The Syracuse Common Council loses a familiar face this year in four-term councilor Nader Maroun. The democrat was known for asking his share of questions and not blindly following the democratic mayor.
“I’m always an advocate of robust debate. It’s not a matter of whether you’re aligned with a particular administration or not. Listen well to what the administration is putting forward, but be prepared to do your homework and understand the not-so-obvious consequences of decisions that you make.”
His advice to the incoming council, which will include four new faces, is to do your homework on the wide variety of issues the city faces.
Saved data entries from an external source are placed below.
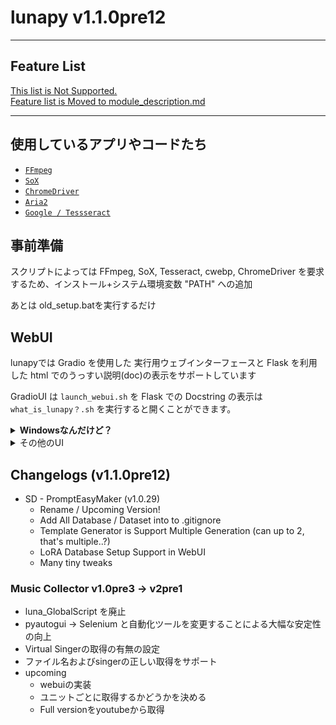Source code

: # lunapy v1.1.0pre12

-----------
## Feature List

[This list is Not Supported. <br>Feature list is Moved to module_description.md](./docs/docs/module_description.md)


-----------

## 使用しているアプリやコードたち

- [`FFmpeg`](https://ffmpeg.org/)
- [`SoX`](https://sox.sourceforge.net/)
- [`ChromeDriver`](https://chromedriver.chromium.org)
- [`Aria2`](https://github.com/aria2/aria2)
- [`Google / Tessseract`](https://github.com/tesseract-ocr/tesseract)

## 事前準備

スクリプトによっては FFmpeg, SoX, Tesseract, cwebp, ChromeDriver を要求するため、インストール+システム環境変数 "PATH" への追加

あとは old_setup.batを実行するだけ

## WebUI

lunapyでは Gradio を使用した 実行用ウェブインターフェースと
Flask を利用した html でのうっすい説明(doc)の表示をサポートしています

GradioUI は `launch_webui.sh` を
Flask での Docstring の表示は `what_is_lunapy？.sh` を実行すると開くことができます。

<details> <summary> <strong> Windowsなんだけど？ </strong> </summary> 
Windows環境の場合 Git Bash を使用して Shell Script を実行することができます
</details>

<details><summary> その他のUI </summary>
- Curseforge_Autodownload (`./Scripts/curseforge-autodownload/ui.bat`)
- RVC WebUI (`./rvc_webui/webui-user.bat`)
- sd_tool / Prompt EasyMaker (`./Scripts/sd_tool/prompt_EasyMaker/webui.bat`)
</details>

## Changelogs (v1.1.0pre12)
- SD - PromptEasyMaker (v1.0.29)
  - Rename / Upcoming Version!
  - Add All Database / Dataset into to .gitignore
  - Template Generator is Support Multiple Generation (can up to 2, that's multiple..?)
  - LoRA Database Setup Support in WebUI
  - Many tiny tweaks

### Music Collector v1.0pre3 -> v2pre1

- luna_GlobalScript を廃止
- pyautogui -> Selenium と自動化ツールを変更することによる大幅な安定性の向上
- Virtual Singerの取得の有無の設定
- ファイル名およびsingerの正しい取得をサポート
- upcoming
  - webuiの実装
  - ユニットごとに取得するかどうかを決める
  - Full versionをyoutubeから取得 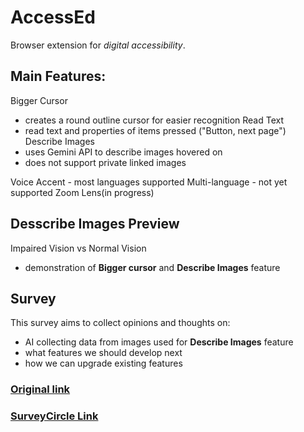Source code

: # AccessEd
Browser extension for *digital accessibility*.


## Main Features:
Bigger Cursor
- creates a round outline cursor for easier recognition
Read Text 
- read text and properties of items pressed ("Button, next page")
Describe Images 
- uses Gemini API to describe images hovered on 
- does not support private linked images

Voice Accent - most languages supported
Multi-language - not yet supported
Zoom Lens(in progress)


## Desscribe Images Preview

Impaired Vision vs Normal Vision
- demonstration of **Bigger cursor** and **Describe Images** feature



## Survey
This survey aims to collect opinions and thoughts on:
- AI collecting data from images used for **Describe Images** feature
- what features we should develop next
- how we can upgrade existing features
### [Original link](https://forms.cloud.microsoft/r/ZgkMpsbCRg)
### [SurveyCircle Link](https://www.surveycircle.com/survey/3RT3CW/ai-powered-screen-reader-for-digital-accessibility/)

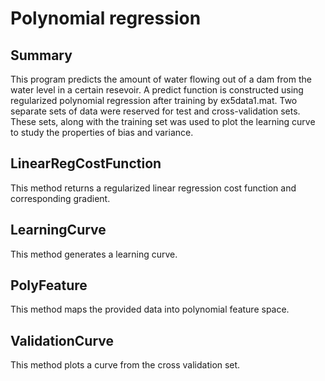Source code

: Polynomial regression
================

Summary
--------
This program predicts the amount of water flowing out of a dam from the water level in a certain resevoir. A predict function is constructed using regularized polynomial regression after training by ex5data1.mat. Two separate sets of data were reserved for test and cross-validation sets. These sets, along with the training set was used to plot the learning curve to study the properties of bias and variance.

LinearRegCostFunction
--------
This method returns a regularized linear regression cost function and corresponding gradient.

LearningCurve
------
This method generates a learning curve.

PolyFeature 
---------
This method maps the provided data into polynomial feature space.

ValidationCurve
------
This method plots a curve from the cross validation set.

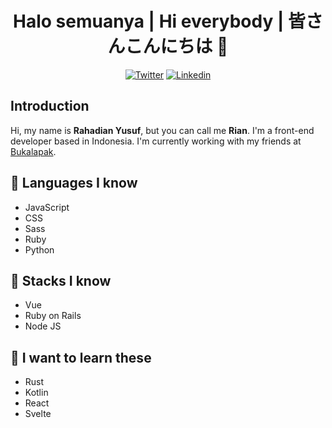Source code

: <h1 align="center">Halo semuanya | Hi everybody | 皆さんこんにちは 👋</h1>

<p align="center">
  <a href="https://twitter.com/pomadgw"><img src="https://img.shields.io/badge/-pomadgw-1ca0f1?style=flat-square&logo=twitter&logoColor=white&link=https://twitter.com/pomadgw" alt="Twitter"></a>
  <a href="https://www.linkedin.com/in/rahadianyusuf/"><img src="https://img.shields.io/badge/-Rahadian_Yusuf-blue?style=flat-square&logo=Linkedin&logoColor=white&link=https://www.linkedin.com/in/rahadianyusuf/" alt="Linkedin"></a>
</p>

## Introduction

Hi, my name is **Rahadian Yusuf**, but you can call me **Rian**. I'm a front-end developer based in Indonesia. I'm currently working with my friends at [Bukalapak](https://www.bukalapak.com).

## 🌱 Languages I know
- JavaScript
- CSS
- Sass
- Ruby
- Python

## 🔭 Stacks I know
- Vue
- Ruby on Rails
- Node JS

## 🤔 I want to learn these
- Rust
- Kotlin
- React
- Svelte

<!--
**pomadgw/pomadgw** is a ✨ _special_ ✨ repository because its `README.md` (this file) appears on your GitHub profile.

Here are some ideas to get you started:

- 🔭 I’m currently working on ...
- 🌱 I’m currently learning ...
- 👯 I’m looking to collaborate on ...
- 🤔 I’m looking for help with ...
- 💬 Ask me about ...
- 📫 How to reach me: ...
- 😄 Pronouns: ...
- ⚡ Fun fact: ...
-->
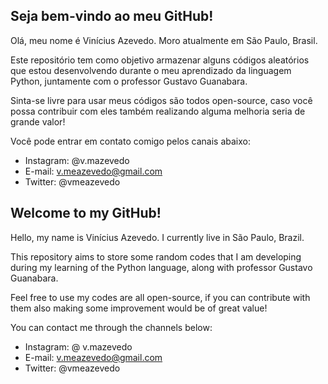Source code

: ## Seja bem-vindo ao meu GitHub!

Olá, meu nome é Vinícius Azevedo. Moro atualmente em São Paulo, Brasil.

Este repositório tem como objetivo armazenar alguns códigos aleatórios que estou desenvolvendo durante o meu aprendizado da linguagem Python, juntamente com o professor Gustavo Guanabara.

Sinta-se livre para usar meus códigos são todos open-source, caso você possa contribuir com eles também realizando alguma melhoria seria de grande valor! 

Você pode entrar em contato comigo pelos canais abaixo:

- Instagram: @v.mazevedo
- E-mail: v.meazevedo@gmail.com
- Twitter: @vmeazevedo


## Welcome to my GitHub!

Hello, my name is Vinícius Azevedo. I currently live in São Paulo, Brazil.

This repository aims to store some random codes that I am developing during my learning of the Python language, along with professor Gustavo Guanabara.

Feel free to use my codes are all open-source, if you can contribute with them also making some improvement would be of great value!

You can contact me through the channels below:

- Instagram: @ v.mazevedo
- E-mail: v.meazevedo@gmail.com
- Twitter: @vmeazevedo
“The learning curve for some of the new councilors will take some time. Understand the issues; ask the questions. Don’t just go along and give your vote. When you get the agenda on Wednesdays, ask questions of department heads; ask questions of your constituency. Come back prepared to vote intelligently based on that. People are counting on you to do that.”
Maroun spent a lot of time on neighborhood issues and projects … but his biggest concern going forward is the city’s budget.
“We’re a year or year-and-a-half left in terms of our rainy-day fund. State aid has been flat for the past 7-8 years. We have a declining sales tax. We have a reduced tax base. If the city is not going to be solvent, then we’ll have a fiscal control board from the state. And that will mitigate the council having much influence.”
A lot of experience leaves the council; Maroun joins Jean Kessner, Joe Nicoletti and Van Robinson as long-time lawmakers who faced term limits or didn’t seek re-election.